= Baulie =

Indigenous Australian resistance leader

Baulie (c. 1835 – 7 March 1860), also known as Bally, Boney or Bahlee, was an Indigenous Australian resistance fighter. He is best known for being a leader in the 1857 Hornet Bank massacre of British settlers near Taroom, in what is now rural Queensland.

==Early contact with British colonists==
Around the late 1840s or early 1850s, Baulie became associated with the British colonist Andrew Scott. Scott employed Baulie as a labourer and stockman on his pastoral properties in northern New South Wales and the Darling Downs. It is unclear if Baulie was from one of these areas or the other, but it is probable that when he started working for Scott he was an adolescent.

==Relocation to Hornet Bank==
In 1853, Scott was looking to take up more land in the uncolonised regions north of the Darling Downs. With Baulie and several other of his men, he formed the Hornet Bank pastoral run in the upper Dawson River region of what is now Queensland. He forced the Indigenous Yiman people out from this area and established a homestead on one of their favourite camping sites near a lagoon. In 1854, Scott leased the property to the Fraser family.

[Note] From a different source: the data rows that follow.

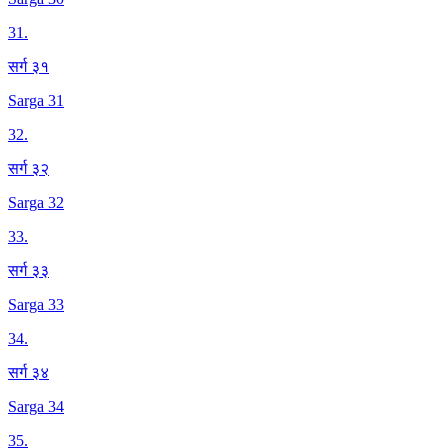
31
.
सर्ग ३१
Sarga 31
32
.
सर्ग ३२
Sarga 32
33
.
सर्ग ३३
Sarga 33
34
.
सर्ग ३४
Sarga 34
35
.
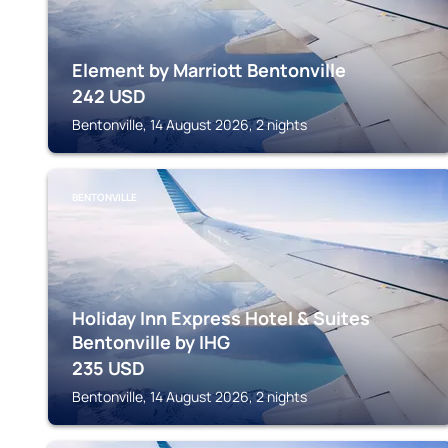
Element by Marriott Bentonville
242
USD
Bentonville, 14 August 2026, 2 nights
BENTONVILLE
Holiday Inn Express Hotel & Suites
Bentonville by IHG
235
USD
Bentonville, 14 August 2026, 2 nights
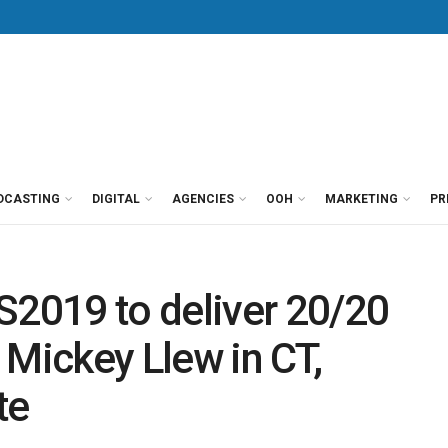
DCASTING
DIGITAL
AGENCIES
OOH
MARKETING
PR
2019 to deliver 20/20
 Mickey Llew in CT,
te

Baulie assisted Scott and the Frasers at Hornet Bank, by this stage having learnt to communicate in English quite proficiently. He also managed over time to establish his own amicable contacts with the Yiman, who had mostly been forced into taking refuge in the nearby rugged Expedition Range to escape being shot by the colonists and their Native Police.

==Hornet Bank massacre==
From 1854 to 1857, the Frasers of Hornet Bank became well known for mistreating Aboriginal people. Local Aboriginal men were shot either by the colonists or by the Native Police who were often temporarily camped at Hornet Bank. William, David and John Fraser, who were young men at this time, would regularly abduct and rape Yiman women. They would also shoot the Yiman's dogs and reportedly gave the Yiman people pudding laced with strychnine for Christmas in 1856 which resulted in many deaths.

As a result of years of this mistreatment, a revenge attack was planned by the Yiman upon the Frasers of Hornet Bank. Baulie appears also to have become angered by the actions of the Frasers and covertly worked with the Yiman to organise the attack. He had insider knowledge of Hornet Bank and was trusted by the Frasers, and therefore became a crucial part of the resistance operation.

In the early hours of 27 October 1857, approximately 100 Yiman assembled in the darkness around the homestead of Hornet Bank. Amongst them was another resistance leader named Beilba and at least two former Native Police troopers who had joined the Yiman. Baulie prepared the way for the Hornet Bank massacre by gathering the property's dogs and killing them before they could alert the Frasers. Soon after, Baulie led the Yiman in raiding the homestead. They killed eight members of the Fraser family (raping three of the females beforehand), the family's tutor and two stockmen. They plundered the property and took around 100 sheep before making off just before dawn.

==Reprisals==
In the days and months following the Hornet Bank massacre, many punitive expeditions were organised by the colonists to inflict collective punishment on any Aboriginal people they found in the region. Native Police raids and attacks by armed settlers killed hundreds of Aborigines. Baulie managed to escape these and hid out for several years in the remote recesses of the Expedition Range with other warriors including Beilba.

==Battle with Native Police and death==
In March 1860, Baulie with his contingent of warriors came down from the ranges and camped out near to the pastoral property of Bendemeer near Yuleba. They were quickly reported by the local colonists to the Native Police. A detachment of troopers under Second Lieutenant Frederick Carr were mobilised to Bendemeer where they engaged in an hour long battle with Baulie and his warriors.

The Aboriginal men, fighting only with spears and nulla-nullas, managed to wound Carr and several of his troopers. Carr heard Baulie during the battle encouraging his warriors to keep up the fight as the troopers were running out of cartridges. However, the Native Police were victorious in the end, leaving 15 Aboriginal warriors, including Baulie, dead.